The geometric curvature approach adds a new dimension: structural understanding. We can now ask "is this connection topologically critical?" alongside "is this weight large?" For models where we need interpretability - medical AI, financial systems, safety-critical applications - knowing that we're preserving information bottlenecks gives us confidence that traditional magnitude pruning cannot provide.

When would we use this? Consider compression pipelines where accuracy preservation is paramount, or when we need to explain our pruning decisions to stakeholders. The computational overhead of calculating curvatures is higher than simple magnitude ranking, but the payoff is principled pruning backed by differential geometry rather than heuristics.

My Take - Should We Pay Attention?

In my view, this is a significant step toward understanding our models rather than just optimizing them. The mathematical rigor of applying differential geometry to neural networks moves us beyond "try it and see" pruning strategies.

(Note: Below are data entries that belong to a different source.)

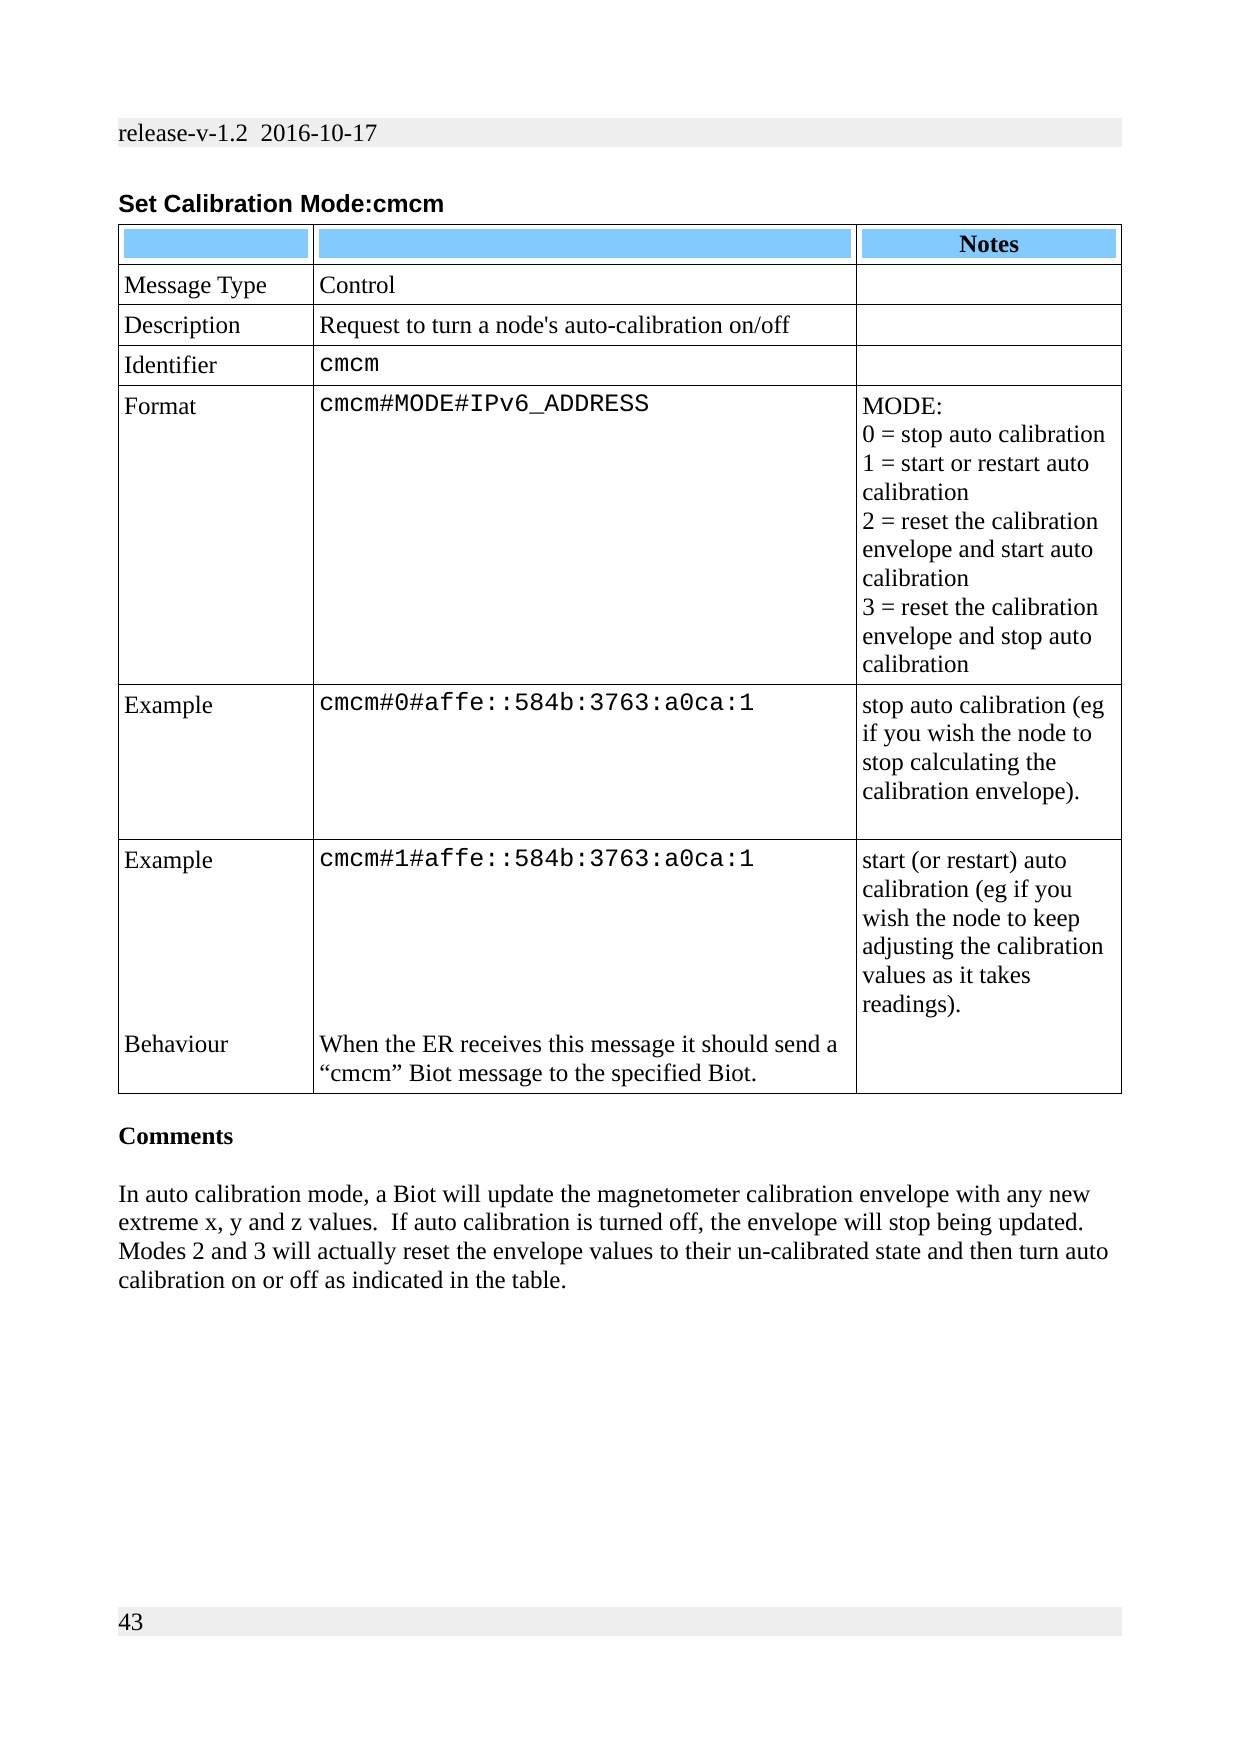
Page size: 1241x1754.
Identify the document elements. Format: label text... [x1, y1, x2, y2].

table_cell Request to turn a node's auto-calibration on/off [314, 305, 856, 344]
table_cell When the ER receives this message it should send a “cmcm” Biot message to the specified Biot. [314, 1024, 856, 1092]
table_header start (or restart) auto calibration (eg if you wish the node to keep adjusting the calibration values as it takes readings). [857, 840, 1121, 1023]
table_header Notes [857, 225, 1121, 264]
table_cell stop auto calibration (eg if you wish the node to stop calculating the calibration envelope). [857, 685, 1121, 839]
table_cell Identifier [119, 346, 313, 385]
table_cell Description [119, 305, 313, 344]
table_header cmcm#1#affe::584b:3763:a0ca:1 [314, 840, 856, 1023]
table_cell [857, 1024, 1121, 1092]
table_cell [857, 305, 1121, 344]
table_header [314, 225, 856, 264]
table_cell Behaviour [119, 1024, 313, 1092]
table_cell [857, 265, 1121, 304]
text Comments [118, 1121, 1122, 1150]
table_header [119, 225, 313, 264]
table_cell Control [314, 265, 856, 304]
text In auto calibration mode, a Biot will update the magnetometer calibration envelope with any new extreme x, y and z values. If auto calibration is turned off, the envelope will stop being updated. Modes 2 and 3 will actually reset the envelope values to their un-calibrated state and then turn auto calibration on or off as indicated in the table. [118, 1179, 1122, 1294]
table_cell [857, 346, 1121, 385]
table_cell cmcm [314, 346, 856, 385]
table_header Example [119, 840, 313, 1023]
table_cell MODE: 0 = stop auto calibration 1 = start or restart auto calibration 2 = reset the calibration envelope and start auto calibration 3 = reset the calibration envelope and stop auto calibration [857, 386, 1121, 684]
table_cell cmcm#0#affe::584b:3763:a0ca:1 [314, 685, 856, 839]
subtitle Set Calibration Mode:cmcm [118, 189, 1122, 217]
table_cell Message Type [119, 265, 313, 304]
table_cell Format [119, 386, 313, 684]
table_cell cmcm#MODE#IPv6_ADDRESS [314, 386, 856, 684]
table_cell Example [119, 685, 313, 839]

The practical value is clearest for production systems where we need both compression and confidence. Instead of iteratively pruning and retraining until accuracy drops, we can identify topologically redundant connections upfront. For teams working on edge deployment or model serving at scale, this could reduce the trial-and-error cycle significantly.

The limitation is computational cost. Calculating Ollivier-Ricci Curvature for very large networks (billions of parameters) may be prohibitive. But for moderate-sized models or critical layers in larger networks, the interpretability gain justifies the overhead.

Read the full paper: "Analyzing Neural Network Information Flow Using Differential Geometry"

Frequently Asked Questions

What does this paper find?

The paper finds that neural network connections have geometric structure measurable through curvature, where negative curvature edges are critical information bottlenecks and positive curvature edges are redundant pathways that can be safely pruned.

Who conducted this research?

The paper was authored by Shuhang Tan, Jayson Sia, Paul Bogdan, and Radoslav Ivanov, published on arXiv in January 2025. The research applies concepts from differential geometry and graph theory to deep learning.

Why does this matter for production systems?

This gives us a principled mathematical framework for model compression instead of heuristic-based pruning. We can identify which connections are structurally essential, leading to more reliable compression with less trial-and-error.

What should we do based on this research?

Consider incorporating topology-aware pruning into our compression pipelines, especially for models where we need interpretability alongside efficiency. Start with moderate-sized networks where curvature computation is feasible.

What are the limitations of this study?

The main limitation is computational cost - calculating Ollivier-Ricci Curvature for very large networks (billions of parameters) may be prohibitive. The approach is most practical for moderate-sized models or analyzing critical layers in larger architectures.